# Photos of you and famous folks



## violent mouth (Dec 13, 2011)

i will start....






Me & Corey Talyolr - slipknot





Me & Barney Greenway - Napalm Death





Me & Danny _ Napalm Death





Me & Shane _ Napalm Death





Me & Dan - Brutal Truth





Me & Joe - Soulfly





Me & Marc - Soulfly





Me & Necro





Me & PIn - Sikth / Aliases





Me & Mikee - Sikth / The Painted Smiles





Me & My Brother With Textures





Me & Jim Jefferies


----------



## AySay (Dec 13, 2011)

You...have met some cool people. I wish I could contribute, but the most famous person I've met is a local news reporter


----------



## violent mouth (Dec 13, 2011)

ive met loads of people that i didnt get pics for, sepultura, cannibal corpse, fear factory, obituary, lawnmower deth the list goes on...

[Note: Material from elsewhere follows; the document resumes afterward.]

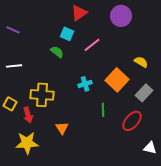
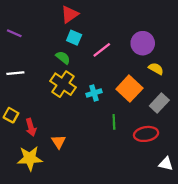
red triangle: (79, 13) -> (70, 14), moved
purple circle: (121, 16) -> (143, 43), moved
yellow cross: (42, 95) -> (63, 84), moved, turned 30
red ellipse: (132, 121) -> (146, 134), turned 40
orange triangle: (62, 128) -> (59, 142), moved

it helps that i do promotions....

also i do go to alot of gigs


----------



## dime3334 (Dec 13, 2011)

Me & Mistress Julia from Fuse TV






And me & Steve Vai..


----------



## Murdstone (Dec 13, 2011)

My friend has a picture of him and I with Trevor from the Black Dahlia Murder. I'll see if he can find it.


----------



## JStraitiff (Dec 13, 2011)

I dont have any pictures with people ive met but my most memorable was definitely mikael akerfeldt. I was at an opeth show and i was still pretty young. My step dad knew the bar tender so i was allowed in. Needless to say i was standing one foot on the bar, the other on a railing pretty much the whole show. When they were leaving i got to talk to him and axe. This must have been like one of the first few shows without martin lopez back when axe was just a backup drummer. Pretty cool.


----------



## guitarister7321 (Dec 15, 2011)

Me and my older brother with Bill Nye the Science Guy.


----------



## metal_sam14 (Dec 15, 2011)

Myself with Dream Theater in 2009.


----------



## vampiregenocide (Dec 16, 2011)

Me and Paul Ortiz aka Chimp Spanner






Me, a friend and Jon Rice (drummer) of Job For A Cowboy






Me and Byron Stroud






Me and Dino Cazares






Me and Burton C. Bell









Sorry I look like shit in all those photos.  I have no hair now too.


----------



## Tones (Dec 16, 2011)

I bet nooooo one has a picture with this guy






beat you all to it.
i'm on the left lol


----------



## vampiregenocide (Dec 16, 2011)

I've met Misha and interviewed Alex, didn't get a picture with them though as we were all busy.


----------